La commissaire Margrit Brehm a raison quand elle parle de l’impossibilité de le catégoriser. Dans un paysage artistique chinois longtemps dominé par le Pop Politique et le Réalisme Cynique, Ouyang est un outsider qui refuse les étiquettes. Il me fait penser à ce que disait Theodor Adorno sur la nécessité de l’art de résister à la “fausse totalité” – cette tentation de tout harmoniser, de tout rendre digestible.

Son dernier projet, “Road to Heaven”, inspiré par les montagnes Zhongnan, prouve qu’il continue d’évoluer. Fini les explosions expressionnistes de ses débuts, place à une contemplation presque méditative de la nature. Mais ne vous y trompez pas – même dans ces paysages apparemment plus sages, il y a une radicalité qui défie nos attentes. Il peint comme si chaque coup de pinceau était une bataille entre l’ordre naturel et le chaos créatif.

Ouyang Chun transforme la marginalité en force créatrice. Comme l’a théorisé Bell Hooks, la marge n’est pas seulement un lieu d’oppression, c’est aussi un espace de résistance radicale. Ouyang, avec son parcours atypique d’autodidacte, incarne cette résistance.
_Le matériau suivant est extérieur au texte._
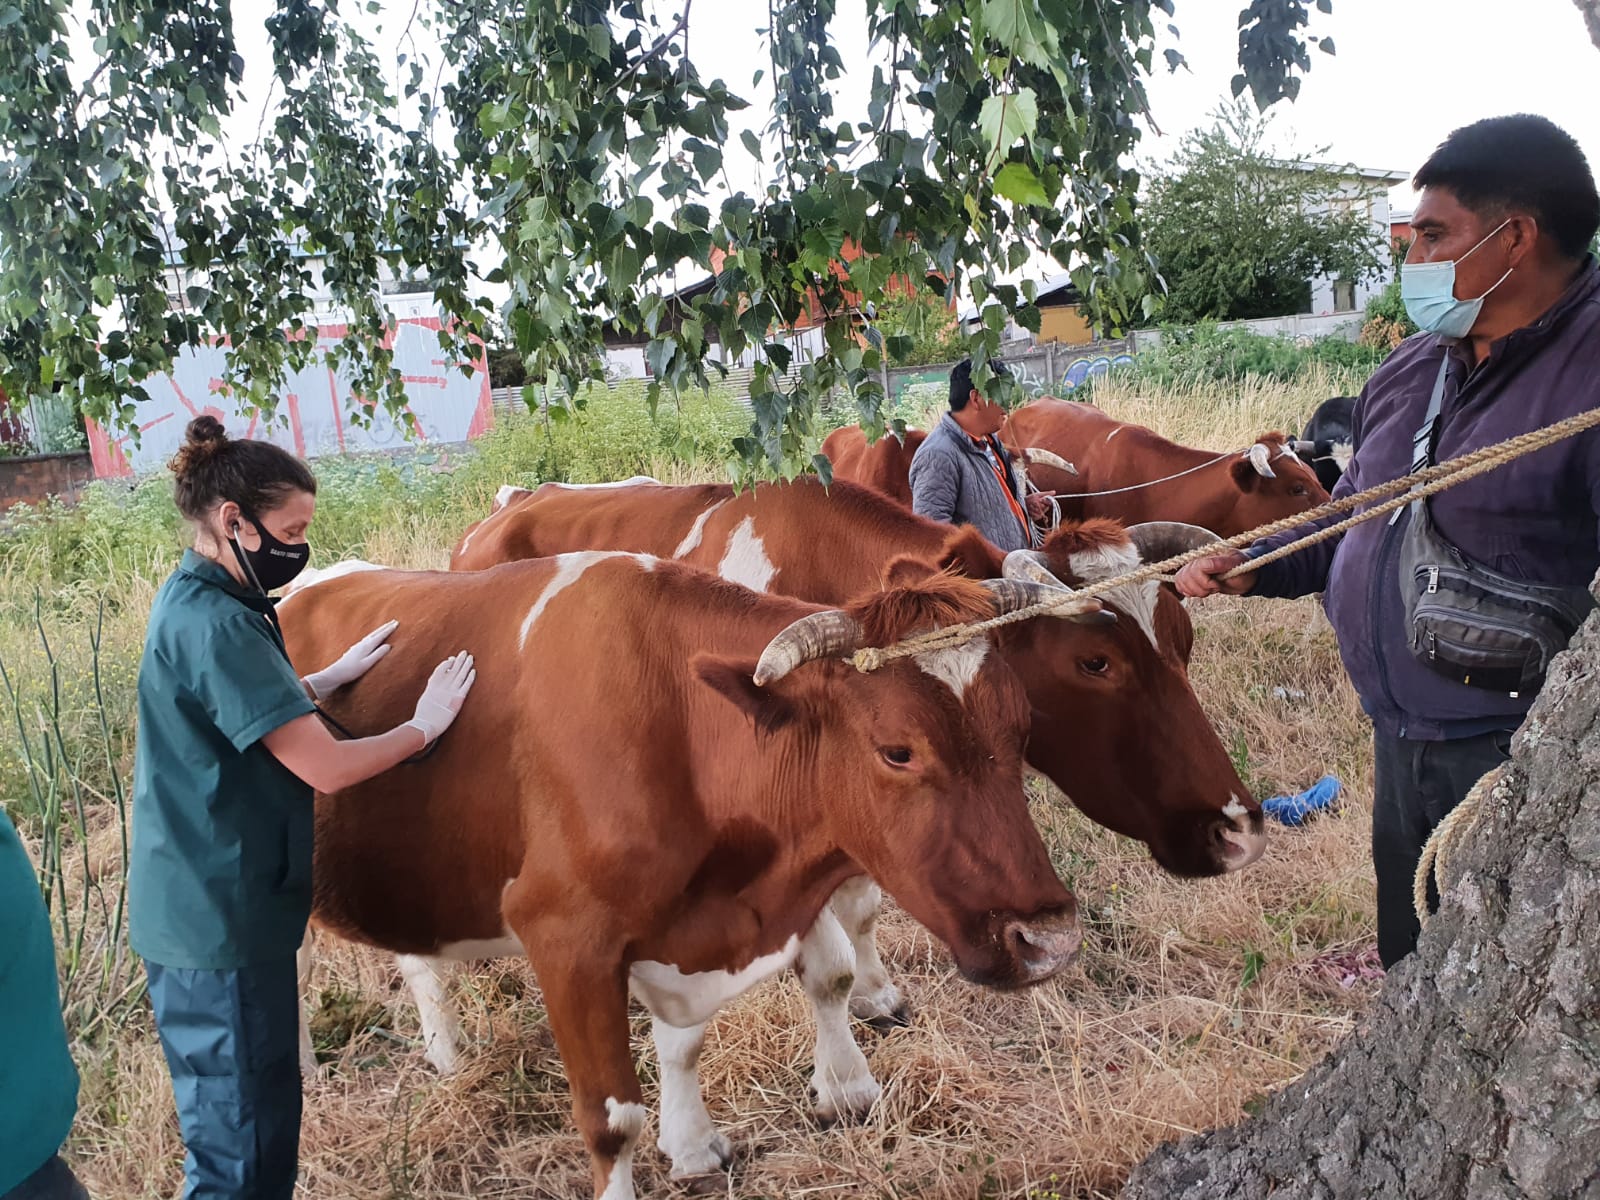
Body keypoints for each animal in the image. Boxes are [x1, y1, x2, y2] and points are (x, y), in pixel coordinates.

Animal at [281, 560, 1081, 1196]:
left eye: (1023, 727)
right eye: (897, 751)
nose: (1048, 939)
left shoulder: (730, 902)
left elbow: (763, 1007)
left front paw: (702, 1141)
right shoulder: (567, 938)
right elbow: (611, 1117)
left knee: (415, 960)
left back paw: (445, 1055)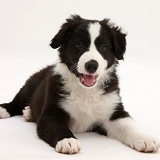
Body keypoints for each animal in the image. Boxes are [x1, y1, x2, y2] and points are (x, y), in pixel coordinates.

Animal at [0, 15, 159, 154]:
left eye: (103, 47)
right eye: (79, 44)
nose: (91, 65)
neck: (86, 91)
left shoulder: (114, 111)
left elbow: (128, 125)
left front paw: (144, 139)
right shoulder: (51, 112)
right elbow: (57, 127)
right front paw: (67, 140)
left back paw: (28, 112)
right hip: (30, 84)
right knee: (18, 100)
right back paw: (6, 109)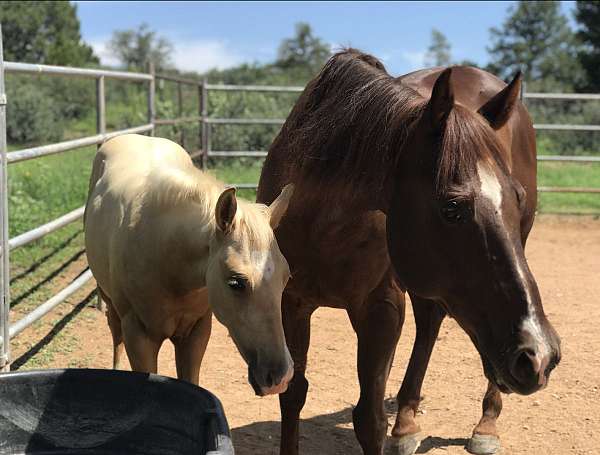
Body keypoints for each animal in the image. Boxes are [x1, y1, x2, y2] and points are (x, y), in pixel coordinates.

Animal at [86, 134, 296, 398]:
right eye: (235, 282)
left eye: (286, 278)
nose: (280, 377)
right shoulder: (139, 337)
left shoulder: (196, 333)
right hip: (110, 303)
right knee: (116, 338)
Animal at [258, 48, 564, 454]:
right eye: (452, 207)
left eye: (518, 198)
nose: (540, 354)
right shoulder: (291, 302)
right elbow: (293, 394)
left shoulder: (382, 308)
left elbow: (369, 418)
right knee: (430, 324)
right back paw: (405, 423)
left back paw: (485, 424)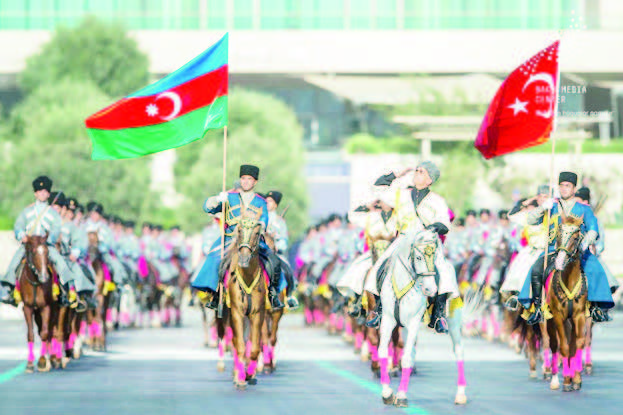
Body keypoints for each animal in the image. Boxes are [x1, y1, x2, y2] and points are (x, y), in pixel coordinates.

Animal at [19, 236, 55, 376]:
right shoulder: (27, 308)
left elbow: (45, 333)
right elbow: (30, 334)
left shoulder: (46, 307)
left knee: (51, 331)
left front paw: (41, 362)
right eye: (34, 252)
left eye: (47, 252)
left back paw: (53, 360)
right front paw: (29, 364)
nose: (45, 277)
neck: (35, 282)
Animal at [376, 231, 468, 410]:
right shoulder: (388, 320)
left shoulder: (413, 322)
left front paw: (401, 396)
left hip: (453, 320)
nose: (430, 289)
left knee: (458, 351)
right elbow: (383, 351)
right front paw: (387, 393)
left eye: (434, 256)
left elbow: (406, 358)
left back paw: (461, 394)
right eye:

Dans un système artistique chinois où le réseau académique règne en maître, il a créé son propre langage, sa propre mythologie.

Je repense à cette installation “Thousands of Songs” – ce cercle de casseroles et de bols en émail disposés autour d’une table couverte d’une nappe sale. C’est une œuvre qui parle de mémoire collective, de déplacement, d’exil. Elle me rappelle ce que disait Susan Sontag sur la capacité de l’art à nous faire ressentir la douleur des autres. Mais Ouyang va plus loin – il transforme cette douleur en une forme de célébration paradoxale, un mémorial qui danse sur les ruines.

Son travail est une leçon pour tous ces artistes qui confondent provocation et profondeur. Il nous montre qu’on peut être radical sans être cynique, politique sans être didactique. Dans notre milieu qui est principalement obsédé par le spectaculaire, il ose faire confiance à la lenteur, à l’accumulation, à la transformation patiente des choses abandonnées.

Alors oui, certains diront qu’il est trop brut, trop peu policé pour leurs galeries aseptisées. Mais c’est précisément ce dont nous avons besoin aujourd’hui – des artistes qui ne craignent pas de se salir les mains, qui comprennent que l’art n’est pas une question de perfection technique mais de nécessité intérieure, comme le disait Kandinsky. Ouyang Chun est de ceux-là, et c’est pour ça qu’il compte.